The report states that the expansion would significantly impact air quality, greenhouse gas emissions and noise, but have minimal impact on transportation and neighborhood aesthetics.

Greenhouse gas emissions were considered to have a significant impact on the environment partly because the factor wasn’t studied in the 1990s, when the last master plan for the resort was approved, the report stated.

The report also looked at the project’s impact on energy, water conservation, waste reduction and sustainability efforts, but many of those conservation measures are already in place at the Disneyland Resort.

Disney would also have to implement temporary sound barriers during construction and permanent 12-foot-tall noise barriers along property lines outlined in expansion plans to combat noise. Fireworks would also be prohibited in proposed expansion areas to mitigate noise levels in the surrounding communities, according to the report.

While the report noted that Disneyland Forward wouldn’t significantly impact surrounding communities, Disney would still have to abide by guidelines, such as not building certain rides within 200 to 300 feet of homes.

The report also gave more insight into the proposed pedestrian bridges Disney wants to build over Disneyland Drive and Harbor Boulevard to help transport guests to the new areas of the resort.

However, theme park officials are also open to using alternative ride systems, such as the Disney Skyliner and the Tomorrowland Transit Authority PeopleMover, to transport crowds.

Disneyland had its own version of the PeopleMover from the 1960s to 1990s, and both proposed transportation systems currently reside at Walt Disney World in Orlando, Florida, according to WDW News Today.

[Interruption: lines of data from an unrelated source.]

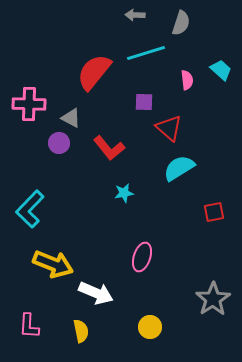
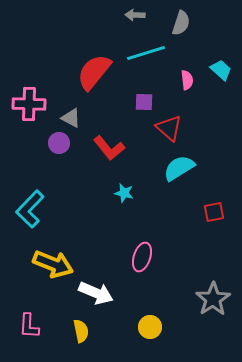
cyan star: rotated 24 degrees clockwise
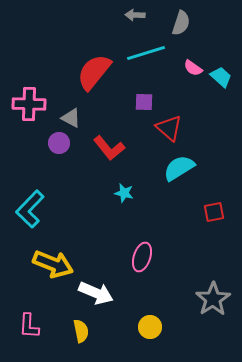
cyan trapezoid: moved 7 px down
pink semicircle: moved 6 px right, 12 px up; rotated 132 degrees clockwise
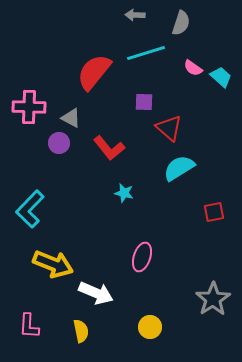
pink cross: moved 3 px down
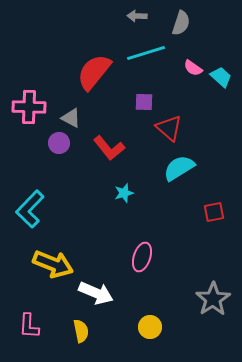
gray arrow: moved 2 px right, 1 px down
cyan star: rotated 30 degrees counterclockwise
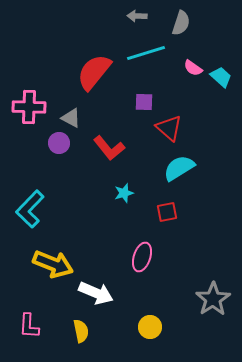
red square: moved 47 px left
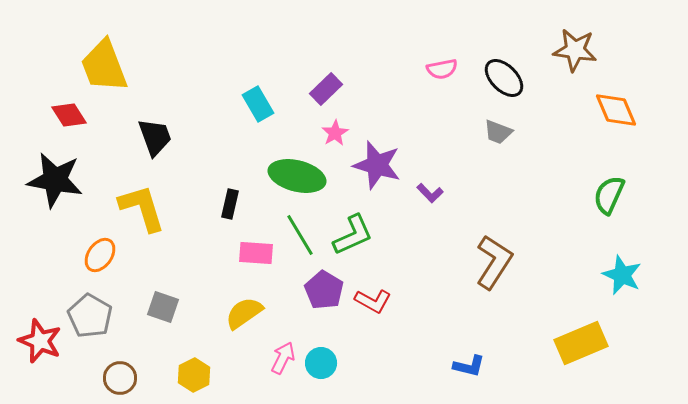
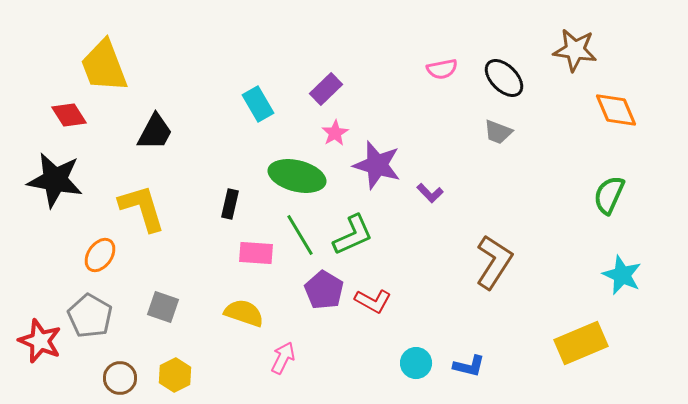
black trapezoid: moved 5 px up; rotated 48 degrees clockwise
yellow semicircle: rotated 54 degrees clockwise
cyan circle: moved 95 px right
yellow hexagon: moved 19 px left
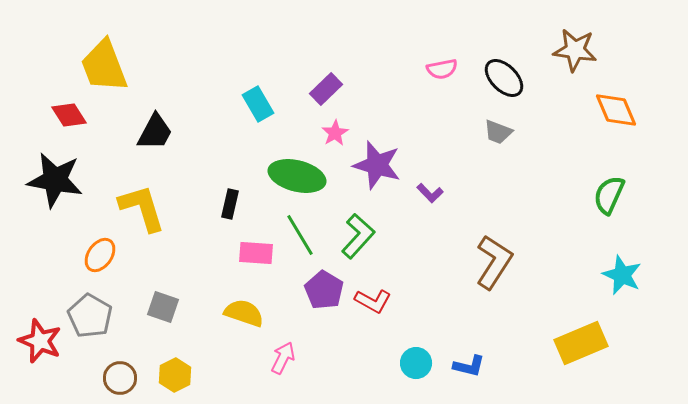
green L-shape: moved 5 px right, 1 px down; rotated 24 degrees counterclockwise
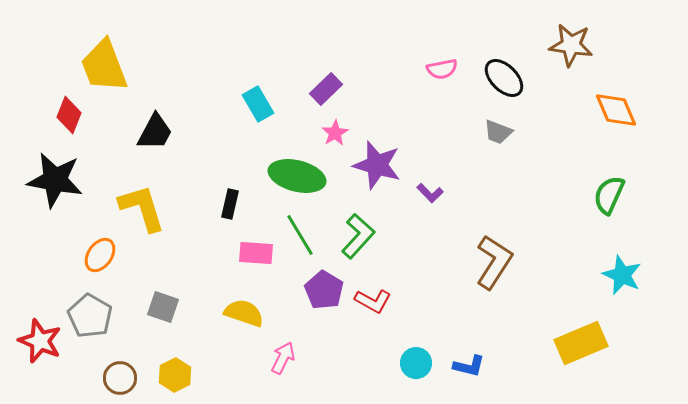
brown star: moved 4 px left, 5 px up
red diamond: rotated 54 degrees clockwise
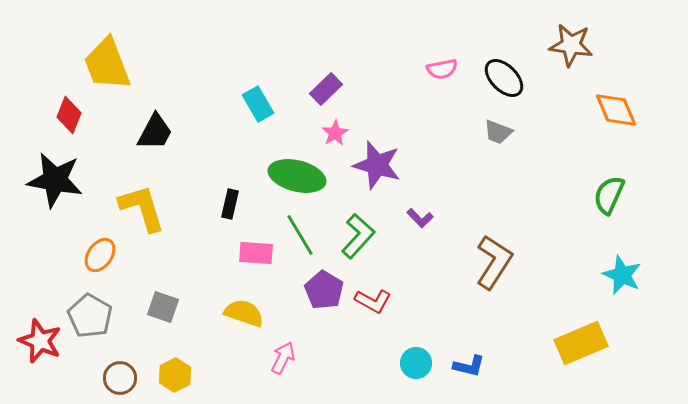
yellow trapezoid: moved 3 px right, 2 px up
purple L-shape: moved 10 px left, 25 px down
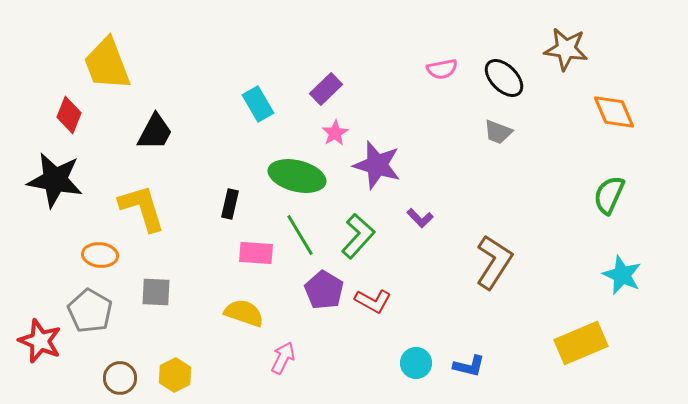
brown star: moved 5 px left, 4 px down
orange diamond: moved 2 px left, 2 px down
orange ellipse: rotated 60 degrees clockwise
gray square: moved 7 px left, 15 px up; rotated 16 degrees counterclockwise
gray pentagon: moved 5 px up
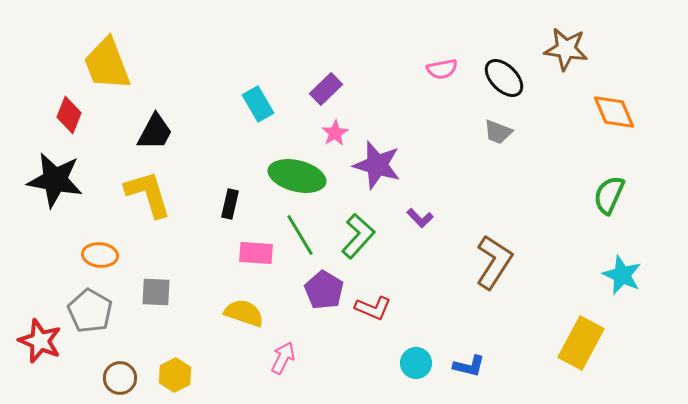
yellow L-shape: moved 6 px right, 14 px up
red L-shape: moved 7 px down; rotated 6 degrees counterclockwise
yellow rectangle: rotated 39 degrees counterclockwise
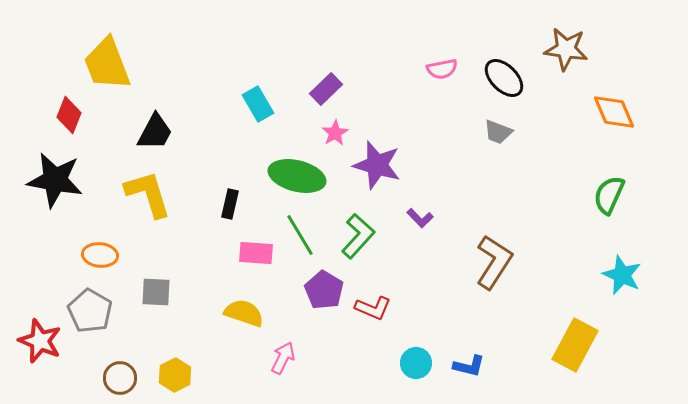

The Disneyland Forward project details how officials want to update and renovate the Anaheim theme park. The project will include new attractions, shops and restaurants within its existing 490-acre footprint, the Los Angeles Times reported.

In 2021, Disneyland officials told media outlets they did not plan to ask the city of Anaheim for more space for the theme park extension but would instead focus on underdeveloped areas around the resort, which the company already owns.

Specifically, officials want to add new theme park additions around the two Disney hotels west of the theme parks and in the site of a parking lot east of the resort, the Times reported.

Disney is seeking zoning changes for the undeveloped areas so theme park, hotel, retail, dining and entertainment additions could be built on the land. Disney officials previously wanted to add a third entrance to the resort, but those plans never materialized.

The company has not announced how much a possible expansion would cost, but it previously stated that the endeavor would be privately funded. Disney hopes to have the project reviewed by the Anaheim City Council and receive approval before the end of 2024.

A public workshop discussing the Disneyland Forward environmental plan will be held on Oct. 9 at Anaheim City Hall, the Orange County Register reported. This comes in addition to the community coffee events Disney has held for its Anaheim neighbors to attend and learn more about the project.

The next coffee chat event is scheduled for Oct. 14 at Ronald Reagan Park in Anaheim Hills.

While Disney hasn’t officially announced what the expansion would include, many Disney fans have theorized that Disneyland could create areas inspired by “Tangled,” “Frozen,” “Zootopia” or other films.

Some of these proposed lands, like “Frozen” and “Zootopia,” will debut at Disney Parks overseas in the coming months.

Other parts of the resort, specifically Downtown Disney, have undergone recent renovations that aren’t a part of the Disneyland Forward project, according to the Register.

Some restaurants, like Catal Restaurant and its outdoor bar, Uva Bar, closed to make way for the new additions to the downtown district.